The general secretary of the Royal College of Nursing [RCN] said they were not “greedy people” and just wanted to “make ends meet”.
She made the comments ahead of the first-ever nurses’ strike next week on Thursday, December 15, and again the following week on Tuesday, December 20.
Cullen told BBC’s Sunday with Laura Kuenssberg: “The one day of action that nurses are going to take hasn’t created the 7.2 million people in our waiting lists, the NHS has been in crisis for many, many years…what state would it be in if those nurses were not working those additional unpaid hours they do?
“Nurses aren’t greedy people. They are not asking for an incredible pay rise, they are asking just to be able to make ends meet.”
The RCN has offered to “press pause” on the planned strike action if health secretary Steve Barclay agrees to negotiate properly on pay.

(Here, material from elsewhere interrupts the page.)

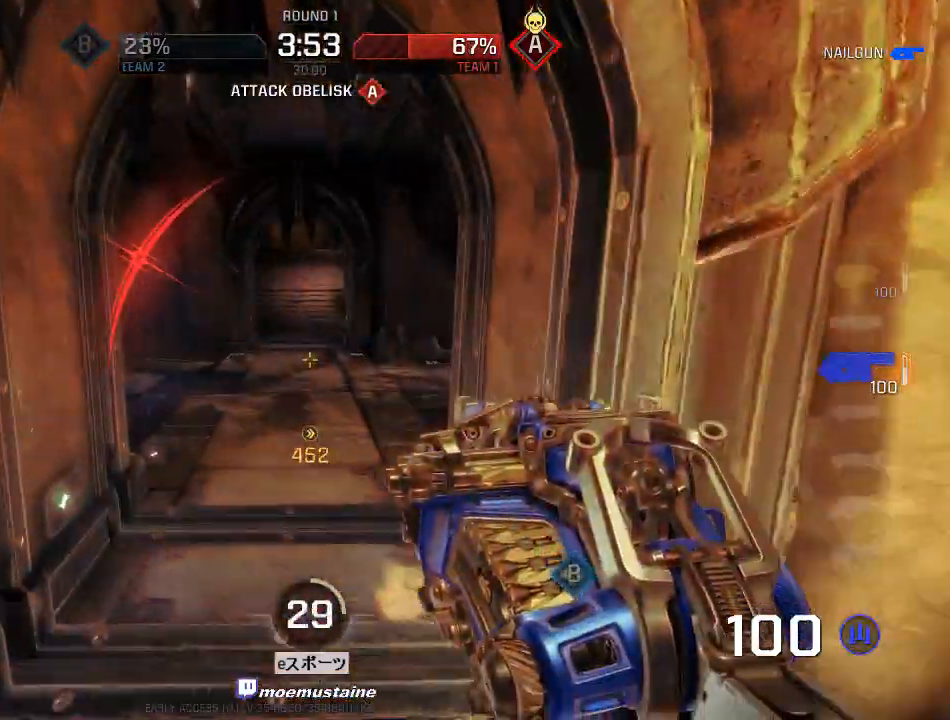
{"keys": ["a", "s"], "mouse": ["left"], "events": [[267, "a", "down"], [350, "a", "up"], [350, "w", "up"], [417, "a", "down"], [417, "mouse_left", "down"], [417, "s", "down"], [467, "d", "up"]]}
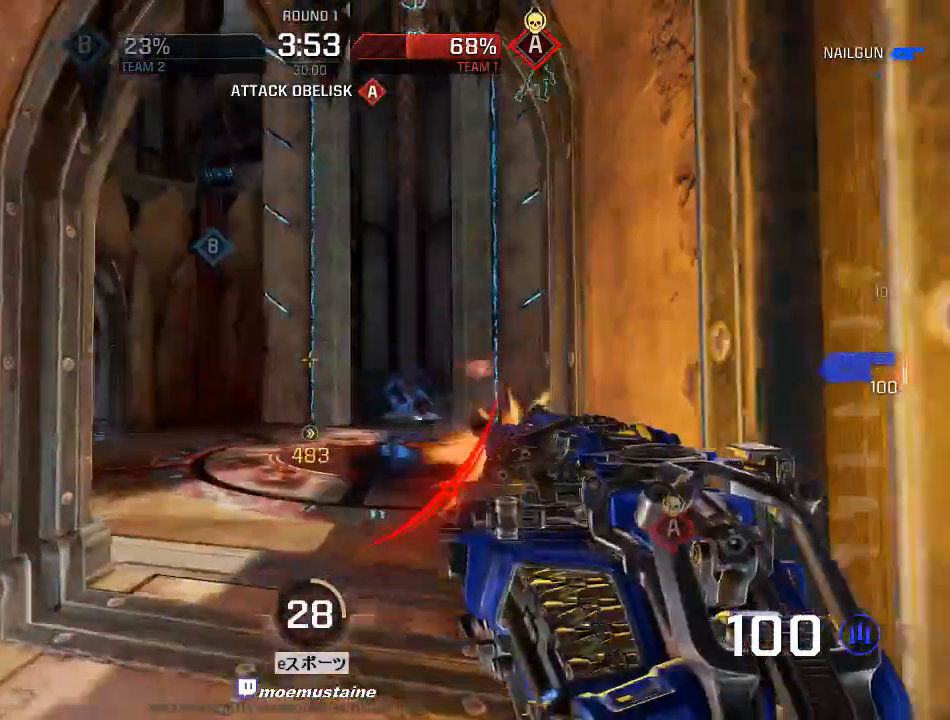
{"keys": ["w"], "mouse": [], "events": [[150, "d", "down"], [167, "a", "up"], [250, "s", "up"], [333, "mouse_left", "up"], [333, "w", "down"], [383, "d", "up"]]}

The department of health said Barclay’s “door remains open for further talks”, but did not say whether pay would now be on the table.
And in an editorial for the Sun on Sunday, Barclay criticized the planned strikes amid serious pressures on the NHS.
The strike will cause major disruption to the NHS in the run-up to Christmas, with ambulance workers also set to strike on December 21.
The RCN has said that despite this year’s pay award of £1,400, experienced nurses are worse off by 20 percent in real terms due to successive below-inflation awards since 2010.
The union has been calling for a pay rise of 5 percent above RPI inflation.
In response to the latest offer from the unions, a department of health spokesperson said: “These are extremely challenging times, we have accepted the recommendations of the independent NHS pay review body in full – this means newly qualified nurses have had a 5.5 percent increase and those on the lowest salaries, such as porters and cleaners, have received a pay rise of up to 9.3 percent.”